Regarding your last point, which was also made in your original comment, you seem to be claiming some form of what economists call "omitted variable bias", and seem to be hypothesizing that the "omitted variable" is corruption or cheating.

From the purely technical standpoint of building models, the tiny samples (https://www.theringer.com/soccer/2018/7/11/17557720/world-cu...) and the nature of the "data" being collected means that there are plenty of other explanations, like incorrectly estimated parameters or measurement error.

If you're trying to suggest that there is corruption or cheating in soccer, please point to a concrete example of a team in a critical game receiving a disproportionate number of calls. Unsure if you're aware, but this was the first World Cup with instant video replays for the referees to use. Had this replay been in use more widely in international soccer, the US might've qualified for this World Cup (https://deadspin.com/u-s-a-out-of-world-cup-on-phantom-goal-...), England might've won/tied that pivotal 2010 World Cup game (https://en.wikipedia.org/wiki/Ghost_goal#England_v_Germany_a...), etc.

Soccer may have had a sordid past with the picking of host countries, but the trends in the actual game itself point to technology reducing the ability of referees to make blatantly terrible calls.

Thanks for the replies and the detailed sources, it's interesting to read!

> Point being, they aren't clairvoyant oracles.

Yeah, my argument was weak in that regard. They aren't anywhere close to perfect or accurate, I'll admit.

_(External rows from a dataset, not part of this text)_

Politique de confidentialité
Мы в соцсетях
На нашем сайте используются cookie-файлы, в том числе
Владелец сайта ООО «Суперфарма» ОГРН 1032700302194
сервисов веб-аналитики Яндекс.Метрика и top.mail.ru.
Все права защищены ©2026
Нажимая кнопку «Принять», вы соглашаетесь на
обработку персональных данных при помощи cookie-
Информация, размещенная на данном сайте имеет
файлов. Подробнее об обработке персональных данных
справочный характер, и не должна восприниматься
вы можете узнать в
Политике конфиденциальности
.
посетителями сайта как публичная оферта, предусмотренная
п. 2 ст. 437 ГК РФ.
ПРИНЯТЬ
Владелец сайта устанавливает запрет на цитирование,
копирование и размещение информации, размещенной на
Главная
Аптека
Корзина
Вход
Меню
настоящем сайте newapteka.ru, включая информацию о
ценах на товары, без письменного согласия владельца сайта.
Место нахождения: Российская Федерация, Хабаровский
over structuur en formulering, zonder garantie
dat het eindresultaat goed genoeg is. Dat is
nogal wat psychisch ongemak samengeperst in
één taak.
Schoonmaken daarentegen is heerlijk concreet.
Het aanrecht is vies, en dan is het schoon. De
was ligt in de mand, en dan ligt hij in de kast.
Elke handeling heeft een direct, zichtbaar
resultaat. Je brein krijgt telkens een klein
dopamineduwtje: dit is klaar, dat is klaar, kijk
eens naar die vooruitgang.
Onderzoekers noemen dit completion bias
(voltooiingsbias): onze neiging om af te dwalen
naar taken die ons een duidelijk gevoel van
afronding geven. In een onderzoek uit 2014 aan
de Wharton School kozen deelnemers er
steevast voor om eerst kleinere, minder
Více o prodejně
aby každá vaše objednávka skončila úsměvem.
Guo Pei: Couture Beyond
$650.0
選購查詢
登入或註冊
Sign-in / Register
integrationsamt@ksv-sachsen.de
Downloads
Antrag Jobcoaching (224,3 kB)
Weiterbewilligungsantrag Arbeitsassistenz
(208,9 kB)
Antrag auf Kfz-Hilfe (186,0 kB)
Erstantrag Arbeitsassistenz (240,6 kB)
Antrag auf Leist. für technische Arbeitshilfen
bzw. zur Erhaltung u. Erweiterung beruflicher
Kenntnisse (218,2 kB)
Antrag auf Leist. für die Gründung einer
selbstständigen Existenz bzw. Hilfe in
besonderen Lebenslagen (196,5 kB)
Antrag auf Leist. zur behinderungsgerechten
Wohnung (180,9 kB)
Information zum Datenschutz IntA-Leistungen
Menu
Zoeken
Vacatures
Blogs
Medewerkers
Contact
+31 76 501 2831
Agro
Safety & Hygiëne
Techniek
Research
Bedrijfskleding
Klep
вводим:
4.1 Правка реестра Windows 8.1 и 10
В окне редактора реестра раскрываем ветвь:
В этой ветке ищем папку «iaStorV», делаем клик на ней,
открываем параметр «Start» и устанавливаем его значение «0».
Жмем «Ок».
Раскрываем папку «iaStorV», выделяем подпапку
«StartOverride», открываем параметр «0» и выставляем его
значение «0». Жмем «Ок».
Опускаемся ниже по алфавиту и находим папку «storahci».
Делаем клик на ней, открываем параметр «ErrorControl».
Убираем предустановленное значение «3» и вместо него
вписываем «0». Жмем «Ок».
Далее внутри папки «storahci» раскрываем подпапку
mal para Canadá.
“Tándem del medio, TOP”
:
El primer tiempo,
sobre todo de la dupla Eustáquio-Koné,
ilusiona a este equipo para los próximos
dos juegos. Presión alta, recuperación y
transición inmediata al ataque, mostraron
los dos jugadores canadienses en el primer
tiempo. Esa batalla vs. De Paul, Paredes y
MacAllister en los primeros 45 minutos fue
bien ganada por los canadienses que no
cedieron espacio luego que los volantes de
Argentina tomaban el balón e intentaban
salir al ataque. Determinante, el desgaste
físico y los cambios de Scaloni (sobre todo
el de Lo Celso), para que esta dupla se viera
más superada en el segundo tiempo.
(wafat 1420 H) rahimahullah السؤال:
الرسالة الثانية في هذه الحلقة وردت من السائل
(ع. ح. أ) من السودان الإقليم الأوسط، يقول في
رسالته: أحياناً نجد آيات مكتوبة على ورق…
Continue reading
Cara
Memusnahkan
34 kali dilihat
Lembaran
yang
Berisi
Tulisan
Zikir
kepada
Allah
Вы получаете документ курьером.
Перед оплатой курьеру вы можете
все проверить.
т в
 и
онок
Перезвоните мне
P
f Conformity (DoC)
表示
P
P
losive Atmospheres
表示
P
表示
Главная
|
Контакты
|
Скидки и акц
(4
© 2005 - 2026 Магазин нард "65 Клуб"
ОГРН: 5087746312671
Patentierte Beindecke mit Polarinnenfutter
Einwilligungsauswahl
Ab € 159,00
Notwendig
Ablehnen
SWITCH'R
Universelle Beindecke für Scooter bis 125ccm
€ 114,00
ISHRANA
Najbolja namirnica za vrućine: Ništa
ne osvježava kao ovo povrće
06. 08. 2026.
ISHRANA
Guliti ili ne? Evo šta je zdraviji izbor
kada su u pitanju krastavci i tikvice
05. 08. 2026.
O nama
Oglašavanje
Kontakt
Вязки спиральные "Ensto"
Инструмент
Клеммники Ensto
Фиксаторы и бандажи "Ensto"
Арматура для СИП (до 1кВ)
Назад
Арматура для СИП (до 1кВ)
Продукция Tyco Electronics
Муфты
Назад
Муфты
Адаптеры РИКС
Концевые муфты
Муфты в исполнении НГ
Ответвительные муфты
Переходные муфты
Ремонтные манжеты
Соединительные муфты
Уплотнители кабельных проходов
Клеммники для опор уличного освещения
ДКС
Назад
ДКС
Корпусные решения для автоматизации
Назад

> you seem to be claiming some form of what economists call "omitted variable bias"

Yes! Is that what it's called?

> please point to a concrete example of a team in a critical game receiving a disproportionate number of calls

Corruption doesn't have to be that explicit. Maybe key players or coaches are paid to perform poorly? It doesn't always come down to the ref. But I admit I have no examples.

> you can't predict the winner unless you know what's being passed around under the table

Pretty sure you just inadvertently identified why GS is so “great” at predicting economic movements.